The crew included 38-year-old billionaire Jared Isaacman, who personally financed the trip; Hayley Arceneux, 29, a childhood cancer survivor and physician assistant at St. Jude Children’s Research Hospital; Sian Proctor, 51, a geologist and professor; and Chris Sembroski, a 42-year-old Lockheed Martin employee and lifelong space fan who claimed his seat through an online raffle.
The Inspiration4 flight was notable, however, because it was the first time SpaceX had used one of its Crew Dragon spacecraft, which was developed to carry professional astronauts to and from the International Space Station on behalf of NASA, for an entirely private mission.

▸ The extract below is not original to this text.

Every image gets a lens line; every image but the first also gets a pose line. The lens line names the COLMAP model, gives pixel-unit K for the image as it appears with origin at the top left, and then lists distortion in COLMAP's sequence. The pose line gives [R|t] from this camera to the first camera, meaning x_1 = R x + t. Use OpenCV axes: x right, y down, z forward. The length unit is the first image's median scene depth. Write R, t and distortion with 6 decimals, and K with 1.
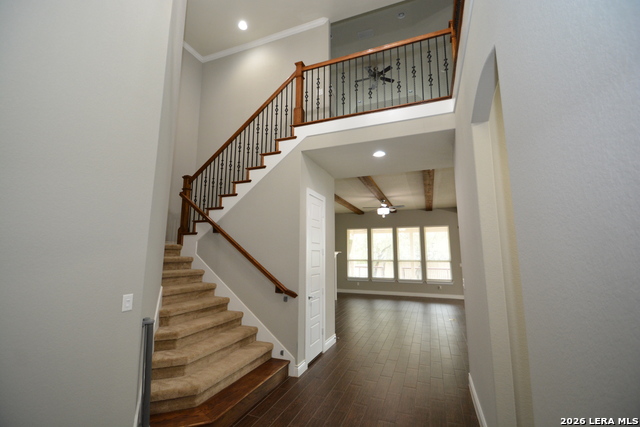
lens RADIAL K [[280.4, 0, 316.6], [0, 280.4, 211.5], [0, 0, 1]] dist [0.015396, -0.016167]
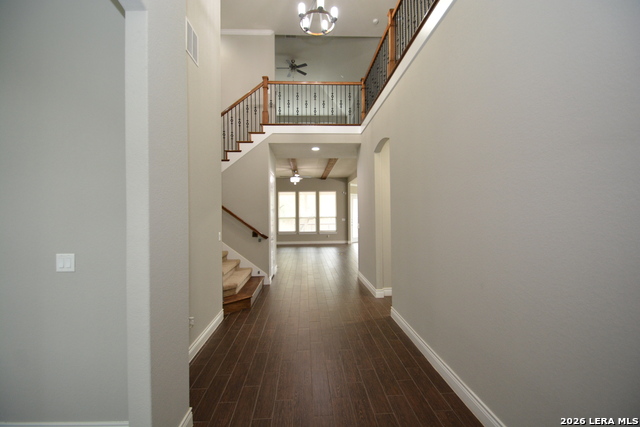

SpaceX’s goal is to make extraterrestrial travel a more regular occurrence so that — if and when Earth’s orbit is home to extraterrestrial hotels and manufacturing facilities — outer space becomes relatively more accessible for the general population. Space tourism may also one day help fund SpaceX’s ambitious goals of attempting Martian colonization.
What Inspiration4 did — and didn’t — do
Isaacman addressed that criticism in an interview with Fintech Zoom Business last month, saying his only goal with Inspiration4 was to, well, inspire. And that’s why he coupled the mission with a St. Jude fundraiser, which surpassed its $200 million goal thanks to a $50 million donation from SpaceX CEO Elon Musk.

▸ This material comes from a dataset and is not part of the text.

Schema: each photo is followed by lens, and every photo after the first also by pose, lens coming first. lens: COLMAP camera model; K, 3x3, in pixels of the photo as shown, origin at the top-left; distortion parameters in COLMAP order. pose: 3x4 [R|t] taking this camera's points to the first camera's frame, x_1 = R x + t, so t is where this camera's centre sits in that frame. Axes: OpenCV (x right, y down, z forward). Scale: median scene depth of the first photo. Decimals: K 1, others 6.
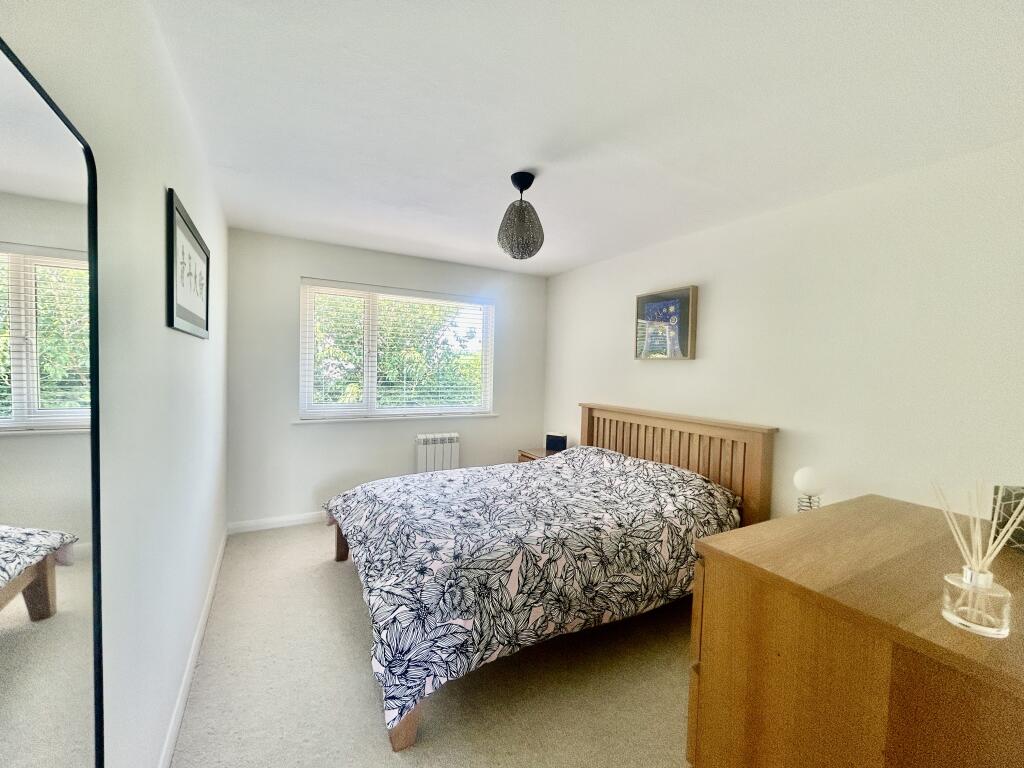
lens RADIAL K [[421.7, 0, 510.0], [0, 421.7, 384.4], [0, 0, 1]] dist [0.002094, 0.000670]
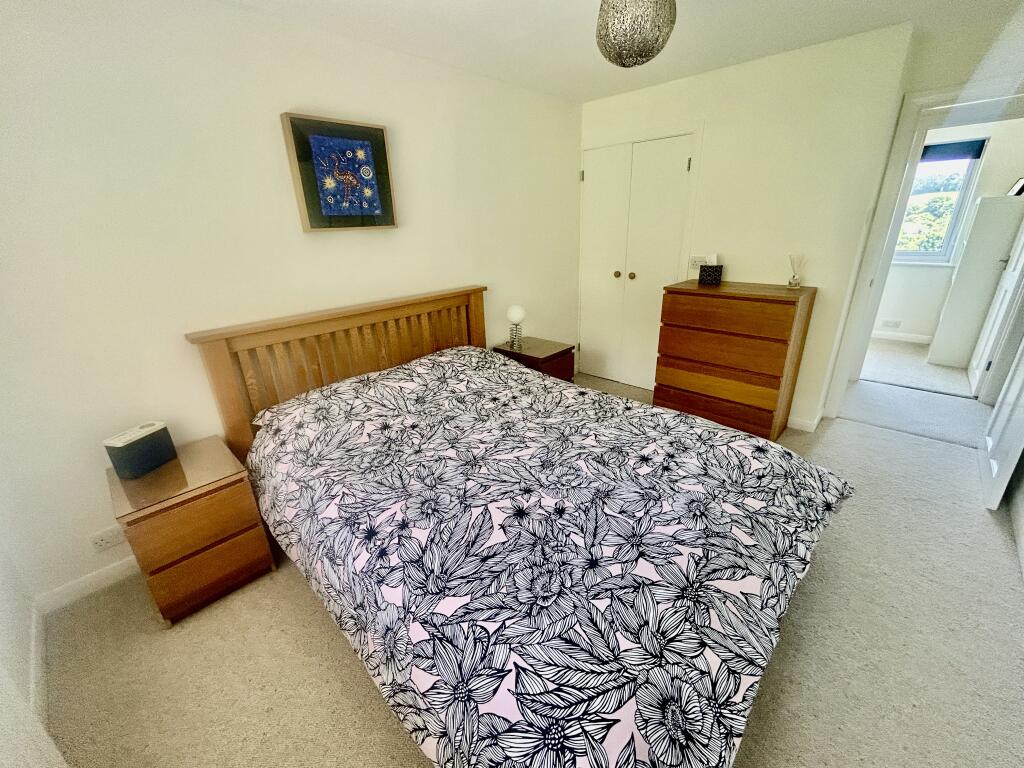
lens RADIAL K [[421.7, 0, 510.8], [0, 421.7, 382.0], [0, 0, 1]] dist [0.002094, 0.000670]
pose [[-0.287735, -0.358444, 0.888103, -0.555222], [0.063417, 0.918153, 0.391118, -0.106664], [-0.955608, 0.168859, -0.241453, 1.197312]]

Timiebi Aganaba, who researches space ethics and law and teaches at Arizona State University, said the reaction is all a symptom of the innate complexity of imagining humanity’s future in space.
“It’s hard for me because I am also part of the space enthusiast community, but I think I’m a little bit more of a realist,” she told Fintech Zoom Business. “Inspiration4 feels like a one-off event. It was still initiated by a conversation between two billionaires” — Isaacman and Musk — “and it was still a great marketing opportunity.”
But, beyond the awe of spaceflight, Aganaba acknowledged that even she has grappled with the the question of how much focus — and resources — we should be putting into space travel when people all over the world “are dying and starving and hungry.”
Nevertheless, she still encourages people to pay attention and to develop a sense of curiosity about space and what it is we should be doing there.
“That sense of being able to look beyond their immediate circumstances and see the future and see something different is going to take them far wherever they end up going,” she said.
SpaceX is the poster child of a new space age in which companies — rather than governments — carry the mantel of space exploration. The idea is that the private sector can drive innovation and bring down costs.
Dozens of other companies have similar visions. Branson’s company, Virgin Galactic, and Bezos’ Blue Origin are working to make suborbital joy rides — which cost significantly less money than orbital jaunts but still have a roughly quarter-million-dollar price tag — a routine experience.
And on the orbital side, a Houston-based company called Axiom, run by a former NASA leader, has already booked four missions with SpaceX for private citizen trips to the ISS. The company also says it’s currently constructing the world’s first commercial space station.
Space Adventures, the company behind the Russian-provided tourism missions of the early 2000s, has also booked a flight with SpaceX. And it’s scheduled a flight for Japanese billionaire Yusaku Maezawa — the same person who booked the moon mission on SpaceX’s Starship — on a Russian Soyuz rocket for December 2021.
As for space tourism, specifically, Aganaba said she does not foresee it becoming a mass market business.
“This last year was a little bit over the top of people saying ‘Everyone is going to go to space!’… Does everyone needs to go to space?” she said. “Everyone doesn’t need to go to Mount Everest.”